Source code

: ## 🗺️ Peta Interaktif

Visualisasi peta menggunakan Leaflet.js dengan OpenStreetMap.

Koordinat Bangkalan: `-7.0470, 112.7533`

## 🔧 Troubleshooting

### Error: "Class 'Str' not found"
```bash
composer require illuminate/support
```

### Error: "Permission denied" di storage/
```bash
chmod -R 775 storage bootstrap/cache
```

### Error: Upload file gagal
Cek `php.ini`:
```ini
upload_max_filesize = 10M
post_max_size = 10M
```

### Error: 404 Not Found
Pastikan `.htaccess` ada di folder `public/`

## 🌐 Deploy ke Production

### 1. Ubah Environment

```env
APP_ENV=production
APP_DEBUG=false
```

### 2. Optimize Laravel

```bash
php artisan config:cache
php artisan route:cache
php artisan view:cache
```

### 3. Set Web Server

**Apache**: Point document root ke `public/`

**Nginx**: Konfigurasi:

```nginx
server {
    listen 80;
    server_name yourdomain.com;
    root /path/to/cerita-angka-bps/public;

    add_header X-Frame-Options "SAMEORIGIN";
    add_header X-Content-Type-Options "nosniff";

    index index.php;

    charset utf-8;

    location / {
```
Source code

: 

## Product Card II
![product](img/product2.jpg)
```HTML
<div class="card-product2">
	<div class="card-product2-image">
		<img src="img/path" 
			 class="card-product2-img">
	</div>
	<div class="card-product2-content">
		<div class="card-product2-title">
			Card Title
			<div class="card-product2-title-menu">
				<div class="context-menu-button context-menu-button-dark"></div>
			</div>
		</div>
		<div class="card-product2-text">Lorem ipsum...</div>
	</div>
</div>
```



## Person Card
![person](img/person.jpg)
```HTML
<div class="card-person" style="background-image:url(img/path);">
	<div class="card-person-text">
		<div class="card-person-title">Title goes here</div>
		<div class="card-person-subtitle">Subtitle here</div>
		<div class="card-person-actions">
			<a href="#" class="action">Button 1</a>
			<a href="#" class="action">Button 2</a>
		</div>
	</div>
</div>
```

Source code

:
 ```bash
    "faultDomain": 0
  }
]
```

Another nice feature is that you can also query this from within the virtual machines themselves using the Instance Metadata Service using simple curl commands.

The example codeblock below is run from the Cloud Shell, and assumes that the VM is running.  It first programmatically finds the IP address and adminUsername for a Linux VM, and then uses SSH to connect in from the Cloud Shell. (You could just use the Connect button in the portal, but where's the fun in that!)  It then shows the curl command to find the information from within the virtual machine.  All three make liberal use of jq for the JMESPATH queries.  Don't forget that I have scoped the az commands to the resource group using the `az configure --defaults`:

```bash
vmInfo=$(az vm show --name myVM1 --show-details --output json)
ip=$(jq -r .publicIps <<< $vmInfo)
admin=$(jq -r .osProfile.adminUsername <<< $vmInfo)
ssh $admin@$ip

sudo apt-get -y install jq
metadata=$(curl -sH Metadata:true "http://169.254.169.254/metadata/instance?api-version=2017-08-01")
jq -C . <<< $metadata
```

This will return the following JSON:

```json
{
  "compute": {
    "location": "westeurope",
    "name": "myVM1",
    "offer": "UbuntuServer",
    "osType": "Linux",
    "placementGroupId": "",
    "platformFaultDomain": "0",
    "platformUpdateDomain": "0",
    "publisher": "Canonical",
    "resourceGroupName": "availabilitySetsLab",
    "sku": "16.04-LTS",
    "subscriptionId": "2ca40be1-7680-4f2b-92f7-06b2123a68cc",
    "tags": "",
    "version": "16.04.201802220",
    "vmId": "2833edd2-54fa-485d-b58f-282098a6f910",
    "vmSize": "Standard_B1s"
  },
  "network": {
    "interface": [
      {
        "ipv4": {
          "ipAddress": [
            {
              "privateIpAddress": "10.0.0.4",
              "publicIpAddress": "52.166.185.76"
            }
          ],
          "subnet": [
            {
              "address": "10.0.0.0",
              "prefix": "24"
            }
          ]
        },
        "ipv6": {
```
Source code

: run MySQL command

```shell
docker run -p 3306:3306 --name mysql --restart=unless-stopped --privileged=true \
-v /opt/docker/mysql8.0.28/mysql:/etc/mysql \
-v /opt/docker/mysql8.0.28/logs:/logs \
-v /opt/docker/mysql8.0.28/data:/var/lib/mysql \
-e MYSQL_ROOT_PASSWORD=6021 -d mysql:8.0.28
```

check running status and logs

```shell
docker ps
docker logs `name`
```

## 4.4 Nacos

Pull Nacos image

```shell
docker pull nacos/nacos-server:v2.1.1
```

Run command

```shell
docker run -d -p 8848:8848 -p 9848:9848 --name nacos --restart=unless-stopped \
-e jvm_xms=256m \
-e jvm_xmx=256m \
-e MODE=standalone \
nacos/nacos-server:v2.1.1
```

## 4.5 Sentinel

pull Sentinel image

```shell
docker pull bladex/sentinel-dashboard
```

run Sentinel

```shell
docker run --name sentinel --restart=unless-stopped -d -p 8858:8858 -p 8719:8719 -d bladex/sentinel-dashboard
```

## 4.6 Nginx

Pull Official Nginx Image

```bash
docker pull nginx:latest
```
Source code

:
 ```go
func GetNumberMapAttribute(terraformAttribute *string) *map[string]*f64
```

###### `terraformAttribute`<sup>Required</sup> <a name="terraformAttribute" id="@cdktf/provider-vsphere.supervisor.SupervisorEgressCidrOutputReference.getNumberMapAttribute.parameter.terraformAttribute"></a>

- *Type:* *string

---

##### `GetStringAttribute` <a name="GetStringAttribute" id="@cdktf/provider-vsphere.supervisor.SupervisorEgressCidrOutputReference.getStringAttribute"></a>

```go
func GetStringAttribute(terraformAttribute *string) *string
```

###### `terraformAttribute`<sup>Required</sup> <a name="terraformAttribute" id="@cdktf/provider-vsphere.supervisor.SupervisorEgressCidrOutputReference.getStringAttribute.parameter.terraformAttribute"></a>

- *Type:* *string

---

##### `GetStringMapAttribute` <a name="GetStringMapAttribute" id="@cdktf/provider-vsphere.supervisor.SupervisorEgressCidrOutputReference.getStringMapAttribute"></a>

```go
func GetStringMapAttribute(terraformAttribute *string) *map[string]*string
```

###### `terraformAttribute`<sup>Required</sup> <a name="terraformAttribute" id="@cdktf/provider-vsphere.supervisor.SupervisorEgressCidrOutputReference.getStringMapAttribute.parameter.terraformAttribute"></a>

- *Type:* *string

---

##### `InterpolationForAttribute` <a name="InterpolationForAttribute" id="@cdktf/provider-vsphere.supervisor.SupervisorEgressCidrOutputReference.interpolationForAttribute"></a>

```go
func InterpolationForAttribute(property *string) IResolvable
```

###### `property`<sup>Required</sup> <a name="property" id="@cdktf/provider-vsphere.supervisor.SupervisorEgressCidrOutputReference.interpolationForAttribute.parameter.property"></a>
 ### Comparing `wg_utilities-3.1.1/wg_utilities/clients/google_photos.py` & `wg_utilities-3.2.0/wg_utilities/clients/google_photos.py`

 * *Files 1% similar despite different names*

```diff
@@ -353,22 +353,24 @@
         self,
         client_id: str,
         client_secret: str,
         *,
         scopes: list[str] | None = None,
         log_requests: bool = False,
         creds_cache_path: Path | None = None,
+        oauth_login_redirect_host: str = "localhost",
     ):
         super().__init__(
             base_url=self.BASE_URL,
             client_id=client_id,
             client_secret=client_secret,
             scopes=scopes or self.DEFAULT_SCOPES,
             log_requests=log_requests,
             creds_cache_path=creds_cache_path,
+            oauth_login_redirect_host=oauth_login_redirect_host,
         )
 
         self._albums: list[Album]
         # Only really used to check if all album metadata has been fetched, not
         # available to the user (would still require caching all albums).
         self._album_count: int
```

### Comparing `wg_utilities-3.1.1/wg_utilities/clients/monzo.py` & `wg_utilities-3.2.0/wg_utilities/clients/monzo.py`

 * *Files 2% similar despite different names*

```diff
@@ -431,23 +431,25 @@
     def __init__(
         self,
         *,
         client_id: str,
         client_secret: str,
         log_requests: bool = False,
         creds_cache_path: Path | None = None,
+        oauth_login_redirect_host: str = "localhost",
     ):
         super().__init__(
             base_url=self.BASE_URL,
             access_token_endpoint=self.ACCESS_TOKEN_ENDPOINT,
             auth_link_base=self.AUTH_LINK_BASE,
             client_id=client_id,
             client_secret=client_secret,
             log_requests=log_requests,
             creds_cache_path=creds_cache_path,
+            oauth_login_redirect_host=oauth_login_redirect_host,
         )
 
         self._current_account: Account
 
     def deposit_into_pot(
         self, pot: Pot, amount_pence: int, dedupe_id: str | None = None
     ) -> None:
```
● ● ● ●
● **BRIEF**
Filter the listing above for the string "property" and copy every matching line.

● **EXERCISE RESULT**
func InterpolationForAttribute(property *string) IResolvable
###### `property`<sup>Required</sup> <a name="property" id="@cdktf/provider-vsphere.supervisor.SupervisorEgressCidrOutputReference.interpolationForAttribute.parameter.property"></a>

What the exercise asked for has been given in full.